WRITTEN REQUEST 1 -
Summarize the passage on Darfur and national sovereignty in two sentences.
WRITTEN REQUEST 2 -
Please reproduce the passage on Darfur and national sovereignty between "The United Nations" and "one country.", inclusive.

EXCERPT TO READ -
========================
On Tuesday, we debated something immensely important, but remote and
certainly beyond our national control – Darfur.
The issue of principle is very simple in theory, but very difficult in
practice. What are the limits to national sovereignty? Should
governments be allowed to get away with massacring their own population
as long as no-one outside their borders is threatened?
So far humanity has never answered that question. None of the great
slaughters or genocides of the twentieth century, the Turks in Armenia,
the Nazis, Stalin and the purges, Mao Tse Tung in China (who tops the
bill with 60 million deaths) or the Khmer Rouge in Cambodia (who
probably killed a third of their own people), ever brought on any
international intervention.
The United Nations Charter provides for sanctions or military action
only in cases of a “threat to the peace, breach of the peace or act of
aggression”. That is at best ambiguous where the killing is confined to
one country.
Should we now open a new phase in the history of international law and
change the UN Charter to provide some protection for people against
their own governments? Should we simply continue to respond on a
case-by-case basis?
========================
DATA EXTRACT -
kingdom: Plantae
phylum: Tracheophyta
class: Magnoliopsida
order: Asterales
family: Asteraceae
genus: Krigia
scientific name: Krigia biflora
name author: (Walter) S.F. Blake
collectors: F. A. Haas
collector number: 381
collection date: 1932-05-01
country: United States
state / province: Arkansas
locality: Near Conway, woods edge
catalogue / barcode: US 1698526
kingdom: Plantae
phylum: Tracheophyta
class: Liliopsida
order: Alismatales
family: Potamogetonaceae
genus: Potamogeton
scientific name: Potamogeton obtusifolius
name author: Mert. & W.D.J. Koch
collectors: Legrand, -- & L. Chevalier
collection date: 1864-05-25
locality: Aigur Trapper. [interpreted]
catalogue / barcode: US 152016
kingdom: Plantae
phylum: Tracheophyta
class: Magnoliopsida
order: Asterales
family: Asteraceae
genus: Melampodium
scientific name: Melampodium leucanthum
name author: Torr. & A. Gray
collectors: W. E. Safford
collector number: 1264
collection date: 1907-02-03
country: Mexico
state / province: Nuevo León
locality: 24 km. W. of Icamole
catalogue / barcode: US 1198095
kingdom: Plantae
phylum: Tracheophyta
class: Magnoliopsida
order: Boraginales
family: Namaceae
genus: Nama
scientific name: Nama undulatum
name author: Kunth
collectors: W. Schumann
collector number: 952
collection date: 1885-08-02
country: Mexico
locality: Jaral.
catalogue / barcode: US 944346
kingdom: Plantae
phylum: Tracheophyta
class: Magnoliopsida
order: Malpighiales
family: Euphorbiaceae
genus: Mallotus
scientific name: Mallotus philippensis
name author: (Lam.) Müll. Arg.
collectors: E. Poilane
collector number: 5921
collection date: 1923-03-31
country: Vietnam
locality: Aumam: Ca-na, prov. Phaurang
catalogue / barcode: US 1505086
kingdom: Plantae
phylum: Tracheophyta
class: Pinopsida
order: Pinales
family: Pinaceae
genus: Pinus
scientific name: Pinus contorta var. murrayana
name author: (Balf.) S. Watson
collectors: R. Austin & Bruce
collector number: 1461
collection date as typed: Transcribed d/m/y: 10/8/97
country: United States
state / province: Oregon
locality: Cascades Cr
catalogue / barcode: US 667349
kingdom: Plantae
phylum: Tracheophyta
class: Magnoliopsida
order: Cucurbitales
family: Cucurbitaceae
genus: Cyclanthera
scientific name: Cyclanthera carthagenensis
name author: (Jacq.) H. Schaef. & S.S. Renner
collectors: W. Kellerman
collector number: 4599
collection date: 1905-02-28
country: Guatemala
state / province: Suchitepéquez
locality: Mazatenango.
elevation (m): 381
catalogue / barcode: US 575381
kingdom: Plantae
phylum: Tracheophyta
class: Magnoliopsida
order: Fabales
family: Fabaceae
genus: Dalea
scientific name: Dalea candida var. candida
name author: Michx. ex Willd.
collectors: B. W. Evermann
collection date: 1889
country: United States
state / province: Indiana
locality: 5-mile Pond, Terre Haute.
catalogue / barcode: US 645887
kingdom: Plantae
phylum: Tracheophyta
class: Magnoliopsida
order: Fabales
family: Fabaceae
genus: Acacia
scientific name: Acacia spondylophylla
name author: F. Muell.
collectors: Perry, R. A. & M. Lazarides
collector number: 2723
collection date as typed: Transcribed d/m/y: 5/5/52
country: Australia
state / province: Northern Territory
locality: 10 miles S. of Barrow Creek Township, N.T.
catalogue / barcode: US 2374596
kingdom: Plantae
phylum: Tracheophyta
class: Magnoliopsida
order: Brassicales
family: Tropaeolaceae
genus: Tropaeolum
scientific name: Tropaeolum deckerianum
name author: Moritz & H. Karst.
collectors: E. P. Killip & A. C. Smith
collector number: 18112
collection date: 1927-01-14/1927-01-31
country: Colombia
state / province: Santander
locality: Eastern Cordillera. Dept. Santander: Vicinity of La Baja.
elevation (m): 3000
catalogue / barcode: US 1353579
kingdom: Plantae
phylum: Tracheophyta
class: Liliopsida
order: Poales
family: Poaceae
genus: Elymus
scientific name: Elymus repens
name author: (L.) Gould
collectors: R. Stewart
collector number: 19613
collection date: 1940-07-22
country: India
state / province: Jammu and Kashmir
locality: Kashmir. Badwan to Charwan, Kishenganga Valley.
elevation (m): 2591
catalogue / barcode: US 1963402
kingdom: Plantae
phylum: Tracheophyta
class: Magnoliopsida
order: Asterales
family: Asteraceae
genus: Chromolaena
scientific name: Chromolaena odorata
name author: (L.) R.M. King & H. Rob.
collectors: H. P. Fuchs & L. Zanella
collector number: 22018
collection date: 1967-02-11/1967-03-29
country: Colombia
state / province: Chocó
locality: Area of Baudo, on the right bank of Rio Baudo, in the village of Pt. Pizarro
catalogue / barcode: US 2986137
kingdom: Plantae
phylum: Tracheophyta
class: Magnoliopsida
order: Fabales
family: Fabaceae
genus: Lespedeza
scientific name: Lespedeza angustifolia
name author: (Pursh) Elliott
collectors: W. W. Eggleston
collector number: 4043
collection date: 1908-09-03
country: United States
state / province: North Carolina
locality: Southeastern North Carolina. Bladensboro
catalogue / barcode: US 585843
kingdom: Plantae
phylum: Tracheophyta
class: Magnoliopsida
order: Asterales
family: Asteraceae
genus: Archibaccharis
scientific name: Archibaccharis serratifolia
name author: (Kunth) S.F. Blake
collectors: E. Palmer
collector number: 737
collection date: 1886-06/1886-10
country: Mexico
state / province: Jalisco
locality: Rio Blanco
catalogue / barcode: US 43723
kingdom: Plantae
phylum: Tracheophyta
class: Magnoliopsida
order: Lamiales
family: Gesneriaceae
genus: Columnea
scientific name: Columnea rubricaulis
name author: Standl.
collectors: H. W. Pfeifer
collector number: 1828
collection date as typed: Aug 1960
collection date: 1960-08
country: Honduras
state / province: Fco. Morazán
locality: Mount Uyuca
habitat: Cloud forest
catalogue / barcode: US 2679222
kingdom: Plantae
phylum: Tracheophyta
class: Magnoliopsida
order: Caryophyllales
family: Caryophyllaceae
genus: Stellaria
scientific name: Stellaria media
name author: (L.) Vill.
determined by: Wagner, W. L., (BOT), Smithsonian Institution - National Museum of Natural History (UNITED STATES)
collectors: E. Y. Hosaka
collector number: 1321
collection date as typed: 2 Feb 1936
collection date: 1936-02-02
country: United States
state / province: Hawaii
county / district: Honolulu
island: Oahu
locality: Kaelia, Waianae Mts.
========================
RESPONSE 1 -
After a debate on Darfur, the passage asks whether governments should be allowed to massacre their own population as long as no one outside their borders is threatened, a question humanity has never answered. It notes that none of the great slaughters of the twentieth century brought on international intervention and that the UN Charter is at best ambiguous where killing stays within one country, then asks whether the Charter should be changed or cases handled one by one.

RESPONSE 2 -
The United Nations Charter provides for sanctions or military action
only in cases of a “threat to the peace, breach of the peace or act of
aggression”. That is at best ambiguous where the killing is confined to
one country.